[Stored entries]
____

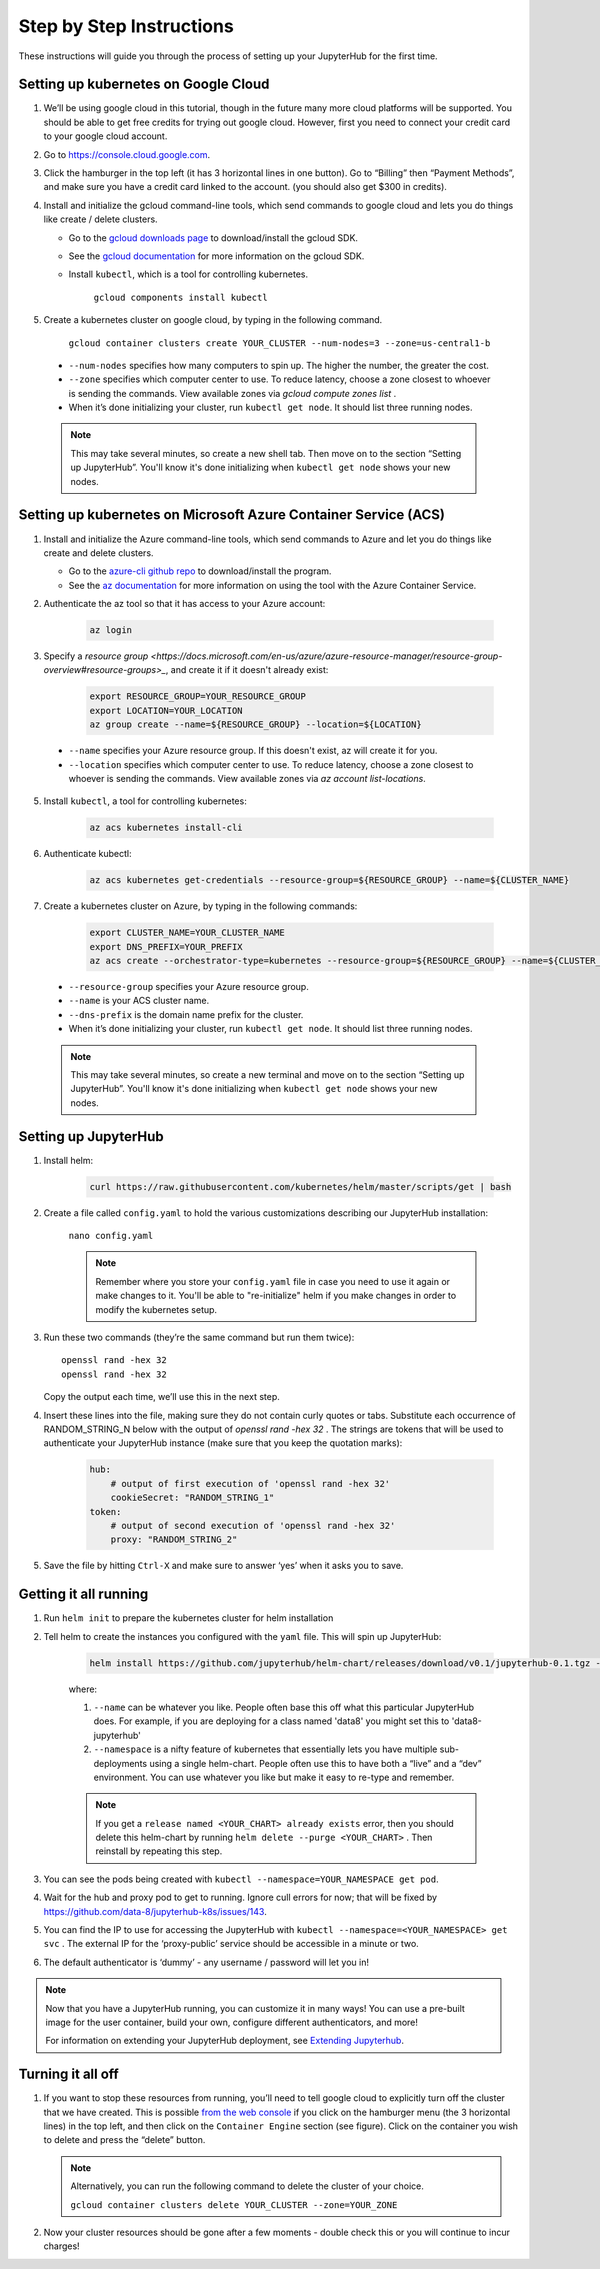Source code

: Step by Step Instructions
=========================

These instructions will guide you through the process of setting up your JupyterHub for the first time.

Setting up kubernetes on Google Cloud
-------------------------------------

1. We’ll be using google cloud in this tutorial, though in the future many more cloud platforms will be supported. You should be able to get free credits for trying out google cloud. However, first you need to connect your credit card to your google cloud account.
2. Go to https://console.cloud.google.com.
3. Click the hamburger in the top left (it has 3 horizontal lines in one button). Go to “Billing” then “Payment Methods”, and make sure you have a credit card linked to the account. (you should also get $300 in credits).
4. Install and initialize the gcloud command-line tools, which send commands to google cloud and lets you do things like create / delete clusters.
   
   - Go to the `gcloud downloads page <https://cloud.google.com/sdk/downloads>`_
     to download/install the gcloud SDK.
   - See the `gcloud documentation <https://cloud.google.com/sdk/>`_ for
     more information on the gcloud SDK.
   - Install ``kubectl``, which is a tool for controlling kubernetes.

         ``gcloud components install kubectl``

5. Create a kubernetes cluster on google cloud, by typing in the following command.

    ``gcloud container clusters create YOUR_CLUSTER --num-nodes=3 --zone=us-central1-b``

  * ``--num-nodes`` specifies how many computers to spin up. The higher the number, the greater the cost.
  * ``--zone`` specifies which computer center to use.  To reduce latency, choose a zone closest to whoever is sending the commands. View available zones via `gcloud compute zones list` .
  * When it’s done initializing your cluster, run ``kubectl get node``. It should list three running nodes.

  .. note::

      This may take several minutes, so create a new shell tab. Then move on to the section “Setting up JupyterHub”. You'll know it's done initializing when ``kubectl get node`` shows your new nodes.

Setting up kubernetes on Microsoft Azure Container Service (ACS)
----------------------------------------------------------------

1. Install and initialize the Azure command-line tools, which send commands to Azure and let you do things like create and delete clusters.

   - Go to the `azure-cli github repo <https://github.com/Azure/azure-cli>`_
     to download/install the program.
   - See the `az documentation <https://docs.microsoft.com/en-us/cli/azure/acs>`_ for more information on using the tool with the Azure Container Service.

2. Authenticate the az tool so that it has access to your Azure account:

    .. code::

        az login

3. Specify a `resource group <https://docs.microsoft.com/en-us/azure/azure-resource-manager/resource-group-overview#resource-groups>_`, and create it if it doesn't already exist:

    .. code-block:: bash

        export RESOURCE_GROUP=YOUR_RESOURCE_GROUP
        export LOCATION=YOUR_LOCATION
        az group create --name=${RESOURCE_GROUP} --location=${LOCATION}

  * ``--name`` specifies your Azure resource group. If this doesn't exist, az will create it for you.
  * ``--location`` specifies which computer center to use.  To reduce latency, choose a zone closest to whoever is sending the commands. View available zones via `az account list-locations`.

5. Install ``kubectl``, a tool for controlling kubernetes:

    .. code::

        az acs kubernetes install-cli

6. Authenticate kubectl:

    .. code::

        az acs kubernetes get-credentials --resource-group=${RESOURCE_GROUP} --name=${CLUSTER_NAME}

7. Create a kubernetes cluster on Azure, by typing in the following commands:

    .. code-block:: bash

        export CLUSTER_NAME=YOUR_CLUSTER_NAME
        export DNS_PREFIX=YOUR_PREFIX
        az acs create --orchestrator-type=kubernetes --resource-group=${RESOURCE_GROUP} --name=${CLUSTER_NAME} --dns-prefix=${DNS_PREFIX}


  * ``--resource-group`` specifies your Azure resource group.
  * ``--name`` is your ACS cluster name.
  * ``--dns-prefix`` is the domain name prefix for the cluster.

  * When it’s done initializing your cluster, run ``kubectl get node``. It should list three running nodes.

  .. note::

      This may take several minutes, so create a new terminal and move on to the section “Setting up JupyterHub”. You'll know it's done initializing when ``kubectl get node`` shows your new nodes.

Setting up JupyterHub
---------------------

1. Install helm:

    .. code::

        curl https://raw.githubusercontent.com/kubernetes/helm/master/scripts/get | bash

2. Create a file called ``config.yaml`` to hold the various customizations describing our JupyterHub installation:

    ``nano config.yaml``

    .. note::

        Remember where you store your ``config.yaml`` file in case you need to use it again or make changes to it. You'll be able to "re-initialize" helm if you make changes in order to modify the kubernetes setup.

3. Run these two commands (they’re the same command but run them twice)::

       openssl rand -hex 32
       openssl rand -hex 32

   Copy the output each time, we’ll use this in the next step.

4. Insert these lines into the file, making sure they do not contain curly quotes or tabs. Substitute each occurrence of RANDOM_STRING_N below with the output of `openssl rand -hex 32` . The strings are tokens that will be used to authenticate your JupyterHub instance (make sure that you keep the quotation marks):

    .. code-block:: yaml

        hub:
            # output of first execution of 'openssl rand -hex 32'
            cookieSecret: "RANDOM_STRING_1"
        token:
            # output of second execution of 'openssl rand -hex 32'
            proxy: "RANDOM_STRING_2"

5. Save the file by hitting ``Ctrl-X`` and make sure to answer ‘yes’ when it asks you to save.


Getting it all running
----------------------

1. Run ``helm init`` to prepare the kubernetes cluster for helm installation
2. Tell helm to create the instances you configured with the ``yaml`` file.
   This will spin up JupyterHub:

    .. code::

        helm install https://github.com/jupyterhub/helm-chart/releases/download/v0.1/jupyterhub-0.1.tgz --name=YOUR_RELEASE_NAME --namespace=YOUR_NAMESPACE -f config.yaml

    where:

    1. ``--name`` can be whatever you like. People often base this off what this particular JupyterHub does. For example, if you are deploying for a class named 'data8' you might set this to 'data8-jupyterhub'
    2. ``--namespace``  is a nifty feature of kubernetes that essentially lets you have multiple sub-deployments using a single helm-chart. People often use this to have both a “live” and a “dev” environment. You can use whatever you like but make it easy to re-type and remember.

    .. note::

        If you get a ``release named <YOUR_CHART> already exists`` error, then you should delete this helm-chart by running ``helm delete --purge <YOUR_CHART>`` . Then reinstall by repeating this step.

3. You can see the pods being created with ``kubectl --namespace=YOUR_NAMESPACE get pod``.
4. Wait for the hub and proxy pod to get to running. Ignore cull errors for now; that will be fixed by https://github.com/data-8/jupyterhub-k8s/issues/143.
5. You can find the IP to use for accessing the JupyterHub with ``kubectl --namespace=<YOUR_NAMESPACE> get svc`` . The external IP for the ‘proxy-public’ service should be accessible in a minute or two.
6. The default authenticator is ‘dummy’ - any username / password will let you in!

.. note::
   Now that you have a JupyterHub running, you can customize it in many ways!
   You can use a pre-built image for the user container, build your own, configure different authenticators, and more!

   For information on extending your JupyterHub deployment, see `Extending Jupyterhub <extending.html>`_.

Turning it all off
------------------

1. If you want to stop these resources from running, you’ll need to tell google cloud to explicitly turn off the cluster that we have created. This is possible `from the web console <https://console.cloud.google.com>`_ if you click on the hamburger menu (the 3 horizontal lines) in the top left, and then click on the ``Container Engine`` section (see figure). Click on the container you wish to delete and press the “delete” button.

   .. image:: https://lh5.googleusercontent.com/zNIFrF0TmAKVO4RWXXiosPvl33_YdX_hqQJtN8zbSSILjbfEKZ3xCwc3kGkE7xDhIgpxAGQy-n01Ign8UPNSdbSD5qaIYRUOJx4dciHpwK-sduBms-njh7AhPmPk1_N7K51rHfOs
      :height: 200px

   .. note::

      Alternatively, you can run the following command to delete the cluster of your choice.

      ``gcloud container clusters delete YOUR_CLUSTER --zone=YOUR_ZONE``

2. Now your cluster resources should be gone after a few moments - double check this or you will continue to incur charges!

____

→ WRITTEN TASK
An exact, picture-free copy of the entries is required.

→ FINISHED TASK
Source code

: Step by Step Instructions
=========================

These instructions will guide you through the process of setting up your JupyterHub for the first time.

Setting up kubernetes on Google Cloud
-------------------------------------

1. We’ll be using google cloud in this tutorial, though in the future many more cloud platforms will be supported. You should be able to get free credits for trying out google cloud. However, first you need to connect your credit card to your google cloud account.
2. Go to https://console.cloud.google.com.
3. Click the hamburger in the top left (it has 3 horizontal lines in one button). Go to “Billing” then “Payment Methods”, and make sure you have a credit card linked to the account. (you should also get $300 in credits).
4. Install and initialize the gcloud command-line tools, which send commands to google cloud and lets you do things like create / delete clusters.
   
   - Go to the `gcloud downloads page <https://cloud.google.com/sdk/downloads>`_
     to download/install the gcloud SDK.
   - See the `gcloud documentation <https://cloud.google.com/sdk/>`_ for
     more information on the gcloud SDK.
   - Install ``kubectl``, which is a tool for controlling kubernetes.

         ``gcloud components install kubectl``

5. Create a kubernetes cluster on google cloud, by typing in the following command.

    ``gcloud container clusters create YOUR_CLUSTER --num-nodes=3 --zone=us-central1-b``

  * ``--num-nodes`` specifies how many computers to spin up. The higher the number, the greater the cost.
  * ``--zone`` specifies which computer center to use.  To reduce latency, choose a zone closest to whoever is sending the commands. View available zones via `gcloud compute zones list` .
  * When it’s done initializing your cluster, run ``kubectl get node``. It should list three running nodes.

  .. note::

      This may take several minutes, so create a new shell tab. Then move on to the section “Setting up JupyterHub”. You'll know it's done initializing when ``kubectl get node`` shows your new nodes.

Setting up kubernetes on Microsoft Azure Container Service (ACS)
----------------------------------------------------------------

1. Install and initialize the Azure command-line tools, which send commands to Azure and let you do things like create and delete clusters.

   - Go to the `azure-cli github repo <https://github.com/Azure/azure-cli>`_
     to download/install the program.
   - See the `az documentation <https://docs.microsoft.com/en-us/cli/azure/acs>`_ for more information on using the tool with the Azure Container Service.

2. Authenticate the az tool so that it has access to your Azure account:

    .. code::

        az login

3. Specify a `resource group <https://docs.microsoft.com/en-us/azure/azure-resource-manager/resource-group-overview#resource-groups>_`, and create it if it doesn't already exist:

    .. code-block:: bash

        export RESOURCE_GROUP=YOUR_RESOURCE_GROUP
        export LOCATION=YOUR_LOCATION
        az group create --name=${RESOURCE_GROUP} --location=${LOCATION}

  * ``--name`` specifies your Azure resource group. If this doesn't exist, az will create it for you.
  * ``--location`` specifies which computer center to use.  To reduce latency, choose a zone closest to whoever is sending the commands. View available zones via `az account list-locations`.

5. Install ``kubectl``, a tool for controlling kubernetes:

    .. code::

        az acs kubernetes install-cli

6. Authenticate kubectl:

    .. code::

        az acs kubernetes get-credentials --resource-group=${RESOURCE_GROUP} --name=${CLUSTER_NAME}

7. Create a kubernetes cluster on Azure, by typing in the following commands:

    .. code-block:: bash

        export CLUSTER_NAME=YOUR_CLUSTER_NAME
        export DNS_PREFIX=YOUR_PREFIX
        az acs create --orchestrator-type=kubernetes --resource-group=${RESOURCE_GROUP} --name=${CLUSTER_NAME} --dns-prefix=${DNS_PREFIX}


  * ``--resource-group`` specifies your Azure resource group.
  * ``--name`` is your ACS cluster name.
  * ``--dns-prefix`` is the domain name prefix for the cluster.

  * When it’s done initializing your cluster, run ``kubectl get node``. It should list three running nodes.

  .. note::

      This may take several minutes, so create a new terminal and move on to the section “Setting up JupyterHub”. You'll know it's done initializing when ``kubectl get node`` shows your new nodes.

Setting up JupyterHub
---------------------

1. Install helm:

    .. code::

        curl https://raw.githubusercontent.com/kubernetes/helm/master/scripts/get | bash

2. Create a file called ``config.yaml`` to hold the various customizations describing our JupyterHub installation:

    ``nano config.yaml``

    .. note::

        Remember where you store your ``config.yaml`` file in case you need to use it again or make changes to it. You'll be able to "re-initialize" helm if you make changes in order to modify the kubernetes setup.

3. Run these two commands (they’re the same command but run them twice)::

       openssl rand -hex 32
       openssl rand -hex 32

   Copy the output each time, we’ll use this in the next step.

4. Insert these lines into the file, making sure they do not contain curly quotes or tabs. Substitute each occurrence of RANDOM_STRING_N below with the output of `openssl rand -hex 32` . The strings are tokens that will be used to authenticate your JupyterHub instance (make sure that you keep the quotation marks):

    .. code-block:: yaml

        hub:
            # output of first execution of 'openssl rand -hex 32'
            cookieSecret: "RANDOM_STRING_1"
        token:
            # output of second execution of 'openssl rand -hex 32'
            proxy: "RANDOM_STRING_2"

5. Save the file by hitting ``Ctrl-X`` and make sure to answer ‘yes’ when it asks you to save.


Getting it all running
----------------------

1. Run ``helm init`` to prepare the kubernetes cluster for helm installation
2. Tell helm to create the instances you configured with the ``yaml`` file.
   This will spin up JupyterHub:

    .. code::

        helm install https://github.com/jupyterhub/helm-chart/releases/download/v0.1/jupyterhub-0.1.tgz --name=YOUR_RELEASE_NAME --namespace=YOUR_NAMESPACE -f config.yaml

    where:

    1. ``--name`` can be whatever you like. People often base this off what this particular JupyterHub does. For example, if you are deploying for a class named 'data8' you might set this to 'data8-jupyterhub'
    2. ``--namespace``  is a nifty feature of kubernetes that essentially lets you have multiple sub-deployments using a single helm-chart. People often use this to have both a “live” and a “dev” environment. You can use whatever you like but make it easy to re-type and remember.

    .. note::

        If you get a ``release named <YOUR_CHART> already exists`` error, then you should delete this helm-chart by running ``helm delete --purge <YOUR_CHART>`` . Then reinstall by repeating this step.

3. You can see the pods being created with ``kubectl --namespace=YOUR_NAMESPACE get pod``.
4. Wait for the hub and proxy pod to get to running. Ignore cull errors for now; that will be fixed by https://github.com/data-8/jupyterhub-k8s/issues/143.
5. You can find the IP to use for accessing the JupyterHub with ``kubectl --namespace=<YOUR_NAMESPACE> get svc`` . The external IP for the ‘proxy-public’ service should be accessible in a minute or two.
6. The default authenticator is ‘dummy’ - any username / password will let you in!

.. note::
   Now that you have a JupyterHub running, you can customize it in many ways!
   You can use a pre-built image for the user container, build your own, configure different authenticators, and more!

   For information on extending your JupyterHub deployment, see `Extending Jupyterhub <extending.html>`_.

Turning it all off
------------------

1. If you want to stop these resources from running, you’ll need to tell google cloud to explicitly turn off the cluster that we have created. This is possible `from the web console <https://console.cloud.google.com>`_ if you click on the hamburger menu (the 3 horizontal lines) in the top left, and then click on the ``Container Engine`` section (see figure). Click on the container you wish to delete and press the “delete” button.

   .. image:: https://lh5.googleusercontent.com/zNIFrF0TmAKVO4RWXXiosPvl33_YdX_hqQJtN8zbSSILjbfEKZ3xCwc3kGkE7xDhIgpxAGQy-n01Ign8UPNSdbSD5qaIYRUOJx4dciHpwK-sduBms-njh7AhPmPk1_N7K51rHfOs
      :height: 200px

   .. note::

      Alternatively, you can run the following command to delete the cluster of your choice.

      ``gcloud container clusters delete YOUR_CLUSTER --zone=YOUR_ZONE``

2. Now your cluster resources should be gone after a few moments - double check this or you will continue to incur charges!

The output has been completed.